The few boss fights emphasize survival as well. They’re suitably epic but the focus isn’t on eviscerating your opponent because they’re usually five times your size. In a struggle with a rattlesnake or Gila monster your main goal is to hurt the enemy enough to slow them down and then get the heck out of dodge—there’s no point in killing them if you end up poisoned and hemorrhaging bug guts. The two main arachnids clash on a couple of occasions, and it’s a little strange to be locked in a mortal fight with the spider you just controlled a level ago. The tiny world these creatures live in is so routinely violent, so survival-of-the-fittest, I’m surprised it hasn’t been turned into an action game before.

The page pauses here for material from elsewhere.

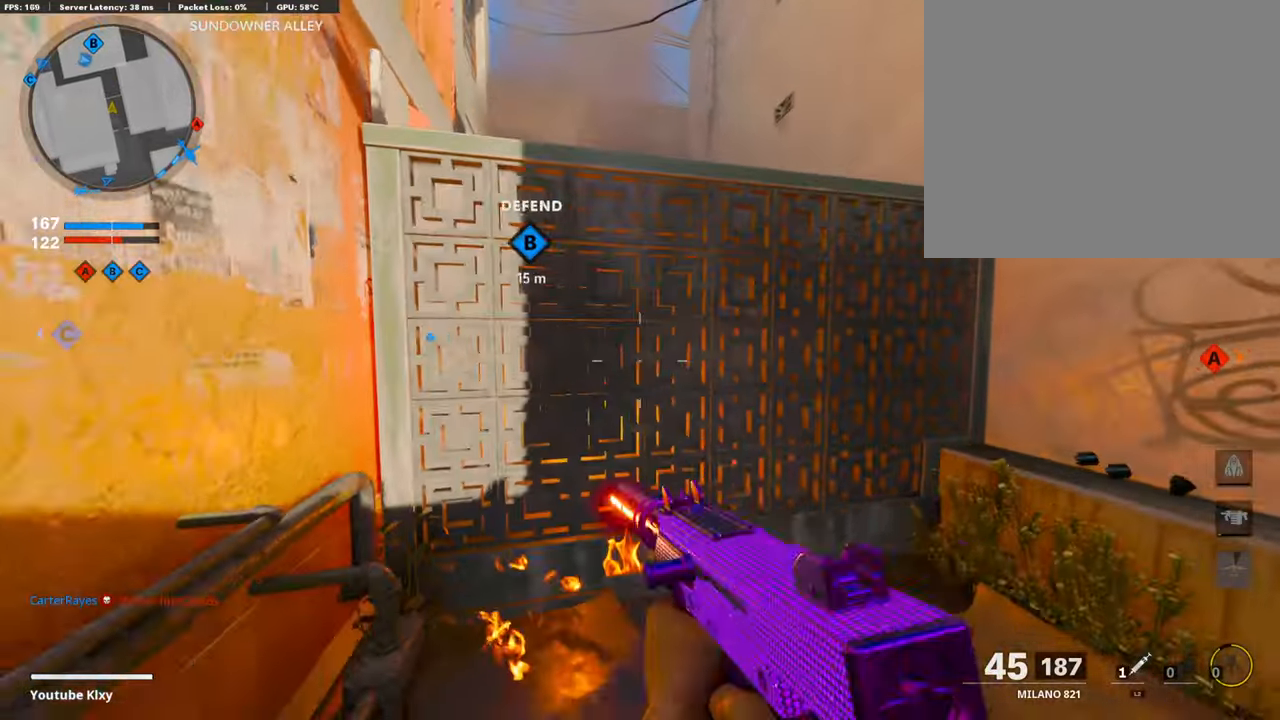
{"buttons": [], "left_stick": "center", "right_stick": "right", "events": [[168, "left_stick", "center"], [219, "left_stick", "left"], [420, "left_stick", "center"], [437, "right_stick", "right"]]}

A human subplot is going on above the bug world, concerning two prospectors voiced by Dennis Hopper and Billy Bob Thornton. The story never gets too invasive and you’ll see it (mostly) from a distance, but it does add a great context and an interesting parallel to what your two arachnids are up to.
It’s not all life and death, though. A lot of the game is exploration, punctuated by quick, brutal combat, and when you’re in between fights you’ll be traversing some truly stunning environments. Rainbow wanted to get this game looking as realistic as possible while still keeping it fun, and the effort shows. The game takes place in the America southwest, so you’ll be crawling across desert fields, under and over cacti, up mountainous rocks and down into dusty caverns. It may sound a little boring but the variety is impressive; one level has been webbed over by black widows, and both playable bugs must struggle through nets of silk or be eaten alive. At one point you find yourself in the makeshift tomb of a civil war soldier—you’ll even fight a tarantula in his ribcage and then escape through his desiccated skull, all while stumbling over the gold coins the prospectors are after. When you get closer to human civilization you’ll encounter structures made out of trash—massive soda cans, discarded toys and a gigantic truck turned on its side. These areas reminded me of Mushroom Men, another game played from a micro perspective.